Given instruction: Could you reproduce the lines below word for word, from the one containing "pose: elev=256.2 azim=65.4" through the last line, inclusive?

(Records from a collection)
====

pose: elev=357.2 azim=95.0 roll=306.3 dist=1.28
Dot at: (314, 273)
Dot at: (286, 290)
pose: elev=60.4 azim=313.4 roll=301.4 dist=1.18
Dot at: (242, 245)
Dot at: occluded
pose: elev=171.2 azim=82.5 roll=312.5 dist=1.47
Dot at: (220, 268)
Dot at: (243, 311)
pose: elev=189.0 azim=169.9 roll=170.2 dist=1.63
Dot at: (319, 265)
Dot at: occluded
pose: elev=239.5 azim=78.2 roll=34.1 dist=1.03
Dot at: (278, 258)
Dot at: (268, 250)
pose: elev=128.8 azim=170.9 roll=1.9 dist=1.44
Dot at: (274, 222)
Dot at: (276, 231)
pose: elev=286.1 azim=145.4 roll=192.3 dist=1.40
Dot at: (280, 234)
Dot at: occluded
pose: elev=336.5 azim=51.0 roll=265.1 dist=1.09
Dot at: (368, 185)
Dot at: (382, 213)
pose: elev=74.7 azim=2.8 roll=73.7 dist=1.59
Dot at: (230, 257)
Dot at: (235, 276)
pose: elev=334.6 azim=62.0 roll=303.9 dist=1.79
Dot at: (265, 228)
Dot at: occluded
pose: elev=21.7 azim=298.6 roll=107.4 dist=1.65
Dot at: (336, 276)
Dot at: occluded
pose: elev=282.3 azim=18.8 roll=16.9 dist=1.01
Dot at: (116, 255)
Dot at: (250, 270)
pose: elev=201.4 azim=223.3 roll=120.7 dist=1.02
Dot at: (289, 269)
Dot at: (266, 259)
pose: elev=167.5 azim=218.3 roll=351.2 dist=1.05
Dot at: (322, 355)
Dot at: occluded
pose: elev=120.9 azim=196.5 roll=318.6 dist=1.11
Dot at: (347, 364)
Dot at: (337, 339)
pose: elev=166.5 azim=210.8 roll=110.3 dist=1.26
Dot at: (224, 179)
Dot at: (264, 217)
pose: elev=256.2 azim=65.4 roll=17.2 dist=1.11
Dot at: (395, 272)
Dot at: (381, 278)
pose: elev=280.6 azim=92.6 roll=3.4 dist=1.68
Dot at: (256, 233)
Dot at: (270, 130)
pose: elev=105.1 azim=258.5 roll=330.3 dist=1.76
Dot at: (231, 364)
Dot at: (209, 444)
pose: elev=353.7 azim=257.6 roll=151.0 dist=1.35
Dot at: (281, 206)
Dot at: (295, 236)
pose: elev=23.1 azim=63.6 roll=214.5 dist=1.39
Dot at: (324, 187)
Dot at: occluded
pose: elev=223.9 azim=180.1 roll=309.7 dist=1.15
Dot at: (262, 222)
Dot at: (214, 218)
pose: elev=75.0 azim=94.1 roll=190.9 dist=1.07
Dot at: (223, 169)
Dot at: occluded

====

Task answer:
pose: elev=256.2 azim=65.4 roll=17.2 dist=1.11
Dot at: (395, 272)
Dot at: (381, 278)
pose: elev=280.6 azim=92.6 roll=3.4 dist=1.68
Dot at: (256, 233)
Dot at: (270, 130)
pose: elev=105.1 azim=258.5 roll=330.3 dist=1.76
Dot at: (231, 364)
Dot at: (209, 444)
pose: elev=353.7 azim=257.6 roll=151.0 dist=1.35
Dot at: (281, 206)
Dot at: (295, 236)
pose: elev=23.1 azim=63.6 roll=214.5 dist=1.39
Dot at: (324, 187)
Dot at: occluded
pose: elev=223.9 azim=180.1 roll=309.7 dist=1.15
Dot at: (262, 222)
Dot at: (214, 218)
pose: elev=75.0 azim=94.1 roll=190.9 dist=1.07
Dot at: (223, 169)
Dot at: occluded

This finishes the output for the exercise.